Well, it's Lent. At least I think it is. Seems like I read it somewhere. Or... No, wait, I think it begins tomorrow. I never know about that Catholic stuff, you know? Seems like not many other Christians care too much about it, either.
I grew up in a Fundamentalist church, one that encouraged me to cross the street if I saw a priest or nun walking toward me. And I did just that. I was an arrogant bigot, and all I can say in my defense is that I was young and didn't know better. But I thank God that he freed me from that sort of nonsense a long time ago. And yet, there's this Lent business. Isn't that as Catholic as priests and nuns?
As an "evangelical Christian," I haven't known much about Lent, and haven't cared. And I suspect that I have a lot of company in that attitude. But I'm having some doubts.
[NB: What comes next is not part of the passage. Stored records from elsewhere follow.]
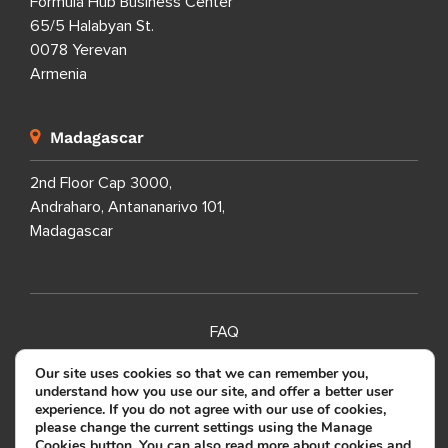
Formula Hub Business Center
65/5 Halabyan St.
0078 Yerevan
Armenia
Madagascar
2nd Floor Cap 3000,
Andraharo, Antananarivo 101,
Madagascar
FAQ
SITEMAP
Our site uses cookies so that we can remember you,
understand how you use our site, and offer a better user
PRIVACY POLICY
experience. If you do not agree with our use of cookies,
please change the current settings using the Manage
TERMS OF USE
Cookies button. You can also read more about cookies and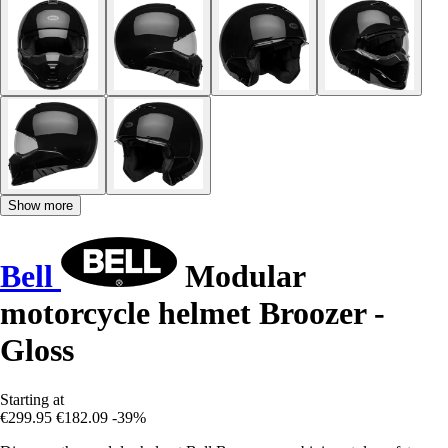
Show more
Bell
Modular
motorcycle helmet Broozer -
Gloss
Starting at
€299.95
€182.09
-39%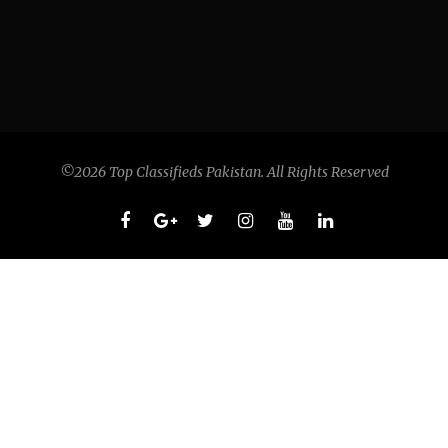
©2026 Top Classifieds Pakistan. All Rights Reserved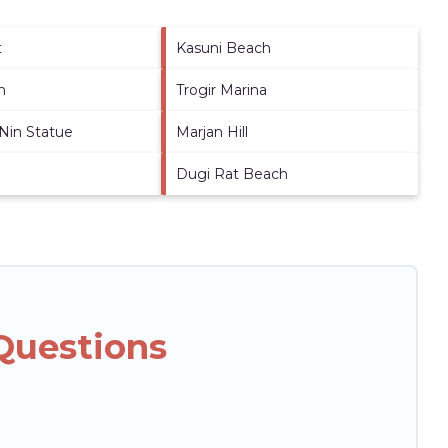
t
Kasuni Beach
h
Trogir Marina
 Nin Statue
Marjan Hill
Dugi Rat Beach
 Questions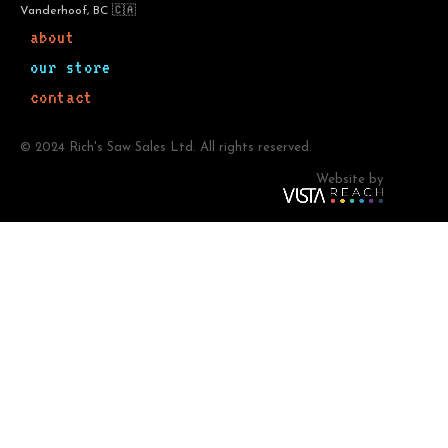
Vanderhoof, BC 🇨🇦
about
our store
contact
© 2024 Rich's Saw Sales Ltd. All rights reserved.
Website by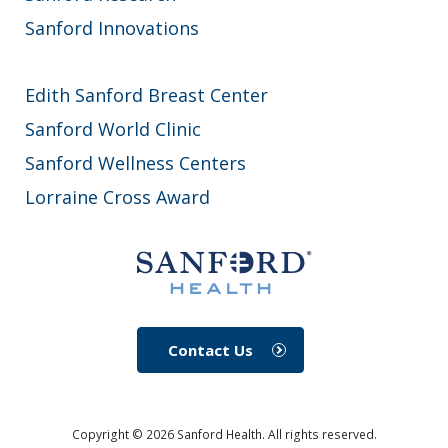
Sanford Innovations
Edith Sanford Breast Center
Sanford World Clinic
Sanford Wellness Centers
Lorraine Cross Award
Contact Us
Copyright ©
2026
Sanford Health. All rights reserved.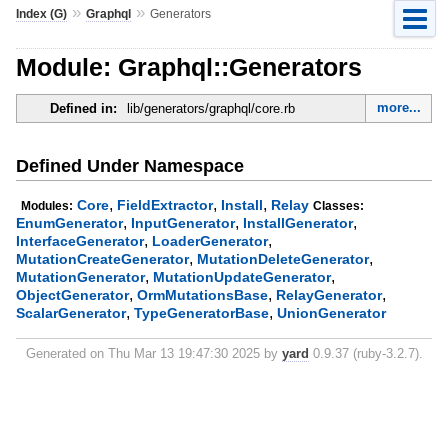
»
»
Index (G)
Graphql
Generators
Module: Graphql::Generators
more...
Defined in:
lib/generators/graphql/core.rb
Defined Under Namespace
,
,
,
Core
FieldExtractor
Install
Relay
Modules:
Classes:
,
,
,
EnumGenerator
InputGenerator
InstallGenerator
,
,
InterfaceGenerator
LoaderGenerator
,
,
MutationCreateGenerator
MutationDeleteGenerator
,
,
MutationGenerator
MutationUpdateGenerator
,
,
,
ObjectGenerator
OrmMutationsBase
RelayGenerator
,
,
ScalarGenerator
TypeGeneratorBase
UnionGenerator
Generated on Thu Mar 13 19:47:30 2025 by
yard
0.9.37 (ruby-3.2.7).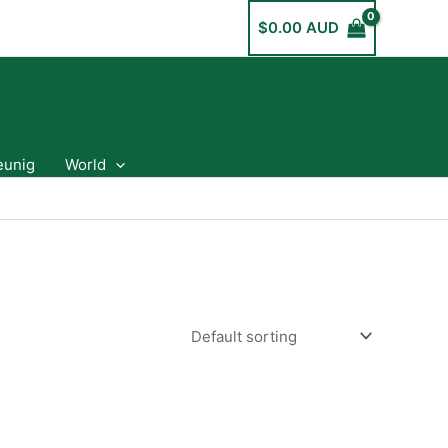
$
0.00 AUD
eunig
World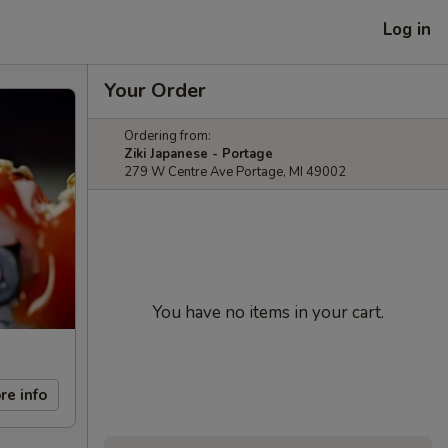
Log in
Your Order
Ordering from:
Ziki Japanese - Portage
279 W Centre Ave Portage, MI 49002
You have no items in your cart.
re info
I think Lent is a 40-day period of fasting that immediately precedes Easter. It's 40 days in memory of the time Jesus was in the wilderness, and it's deprivation in memory of Jesus' experience in the wilderness and his death. (I think that's right, but someone will probably correct me if it's not.)
Lately, I have been thinking more about Lent. Not enough to practice it, understand, but enough to wonder if I'm missing something helpful.
It's a sad fact that most people who call themselves Christians practice their faith as though their primary guiding principal were their own convenience. It's like we give God whatever there is left over of our lives after we take care of things that are really important to us. God is certainly not central in this sort of life.
I wonder if that's not why we ignore things like Lent, which require us to voluntarily inconvenience ourselves, so that we might grow closer in our relationship with God. Lent's inconvenient. And, while we're on the subject, we might point out that God is, too. Right?
American Christians miss something of great value by living their self-centered, convenience-oriented lives. They miss intimacy with God. They miss many of the richest blessings from God. And they miss growing into a deeper relationship and a faith that they find deeply rewarding and profoundly meaningful.
Perhaps Lent isn't such a bad idea after all.